Porte buffet en marqueterie Boulle, XIXe

Les styles Boulle, une passion du XVIIe au XIXe siècle

Par Daniel Cagnolati

Innovations et originalité de la marqueterie, et goût de la perfection nous permettent de reconnaître le style d’André-Charles Boulle. Son rayonnement dans les arts décoratifs a engendré des suiveurs bien après sa mort.

Descendant d’une famille d’ébénistes, André-Charles Boulle (1642-1732) fut élevé dans les ateliers de son père. Sa prédisposition à l’univers décoratif et artistique, aussi bien dans le dessin, la gravure, la ciselure ou le modelage, va lui permettre d’accéder à la prestigieuse Académie Saint-Luc de Rome.

Commode de Charles-André Boulle d’époque Louis XIV, donc du vivant du créateur.

Le ministre Jean-Baptiste Colbert (1619-1683) présentait, à Louis XIV (1638-1715), André-Charles Boulle comme étant « le plus habile dans son métier ». En 1672, le roi lui accorda le droit de s’installer dans les Galeries du Louvre, restées inoccupées. Devenu détenteur du titre d’ébéniste du roi, Boulle fournit à la Cour des œuvres d’art qui contribuèrent à l’excellence esthétique des châteaux de Versailles et de Vaux-le-Vicomte. Trouvant son inspiration dans les dessins du peintre Charles Le Brun (1619-1690) et de l’ornemaniste Jean Bérain (1640-1711), il se distingue par son ingéniosité dans l’utilisation de la marqueterie en écaille et en métal, ainsi que dans la finesse de l’exécution.

▶ MISE EN PRATIQUE:
• A. D'après le texte sur André-Charles Boulle, en quelle année le roi lui accorda-t-il le droit de s'installer dans les Galeries du Louvre ?
• B. Relevez, s'il vous plaît, toutes les personnes dont le texte sur André-Charles Boulle donne les années de naissance et de mort, avec ces années.
• C. Poursuivez le texte sur André-Charles Boulle après sa dernière phrase.
La liste qui suit est un matériau distinct, sans lien avec le texte sur André-Charles Boulle.

▶ JEU D'ENREGISTREMENTS:
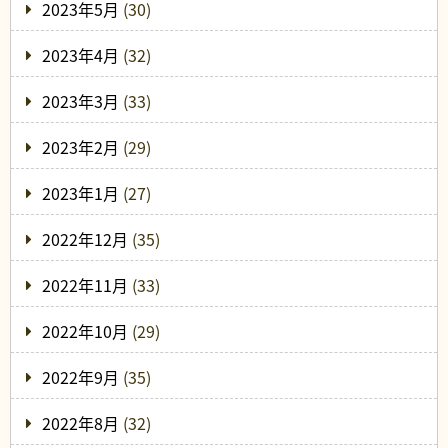
2023年5月
(30)
2023年4月
(32)
2023年3月
(33)
2023年2月
(29)
2023年1月
(27)
2022年12月
(35)
2022年11月
(33)
2022年10月
(29)
2022年9月
(35)
2022年8月
(32)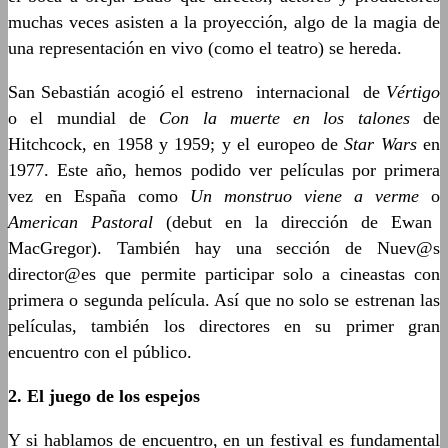
muchas veces asisten a la proyección, algo de la magia de
una representación en vivo (como el teatro) se hereda.
San Sebastián acogió el estreno internacional de
Vértigo
o el mundial de
Con la muerte en los talones
de
Hitchcock, en 1958 y 1959; y el europeo de
Star Wars
en
1977. Este año, hemos podido ver películas por primera
vez en España como
Un monstruo viene a verme
o
American Pastoral
(debut en la dirección de Ewan
MacGregor). También hay una sección de Nuev@s
director@es que permite participar solo a cineastas con
primera o segunda película. Así que no solo se estrenan las
películas, también los directores en su primer gran
encuentro con el público.
2. El juego de los espejos
Y si hablamos de encuentro, en un festival es fundamental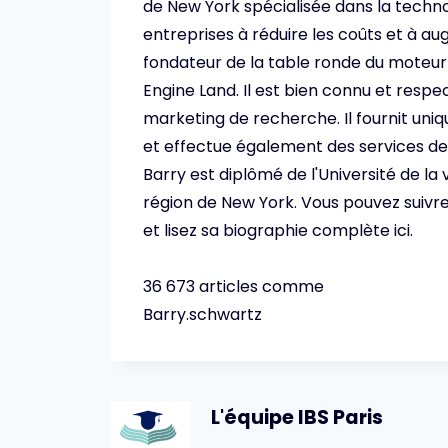
de New York spécialisée dans la technol
entreprises à réduire les coûts et à a
fondateur de la table ronde du moteur
Engine Land. Il est bien connu et respe
marketing de recherche. Il fournit uni
et effectue également des services d
Barry est diplômé de l'Université de la 
région de New York. Vous pouvez suivre
et lisez sa biographie complète ici.
36 673 articles comme
Barry.schwartz
L'équipe IBS Paris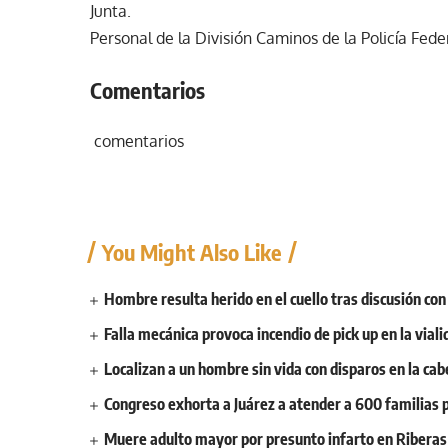
Junta.
Personal de la División Caminos de la Policía Fed
Comentarios
comentarios
You Might Also Like
Hombre resulta herido en el cuello tras discusión co
Falla mecánica provoca incendio de pick up en la vial
Localizan a un hombre sin vida con disparos en la cab
Congreso exhorta a Juárez a atender a 600 familias p
Muere adulto mayor por presunto infarto en Ribera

▶ RÉPONSES DANS L'ORDRE:
• A. En 1672.

• B.
- André-Charles Boulle (1642-1732)
- Jean-Baptiste Colbert (1619-1683)
- Louis XIV (1638-1715)
- Charles Le Brun (1619-1690)
- Jean Bérain (1640-1711)

• C.
Un génie affirmé

Pour sa marqueterie, l’ébéniste talentueux utilise un bois de belle facture, du métal (étain ou laiton) et de l’écaille de tortue, selon un système d’inversion…  Pour une première partie, l’écaille sert de fond et le motif est découpé dans le métal ; pour une « contrepartie », le métal fait le fond et l’écaille, le motif. Un placage d’ébène noir souligne avec délicatesse la finesse du dessin et la somptuosité des matériaux employés. Une autre spécificité de Boulle est d’appliquer du bronze doré et ciselé sur les parties les plus sensibles de ses meubles, principalement les encoignures et les pieds (il sera le premier à le faire).

Galerie Antiquités Lecomte, Petit Cabinet en Marqueterie Boulle, époque Napoléon III, en vente sur Antikeo

Mascarons, rosaces, arabesques, volutes, frises à motifs de feuilles d’acanthe, figures, filets de laiton ornent richement armoires, consoles, bureaux plats, cabinets, tables à jeux, meubles d’appui, bureaux, vitrines, mais aussi des encriers, des miroirs, des cartels, des pendules, des coffrets…

Les commandes affluent de toute l’Europe ! En 1677, Boulle installe sa propre fonderie pour les bronzes. L’atelier Boulle devient le plus grand de Paris. La célèbre « marqueterie Boulle », comme elle est communément appelée, est née ! Le travail, particulièrement délicat et fragile, fait qu’il reste de cette époque bien peu de pièces intactes, la plupart ayant été restaurées.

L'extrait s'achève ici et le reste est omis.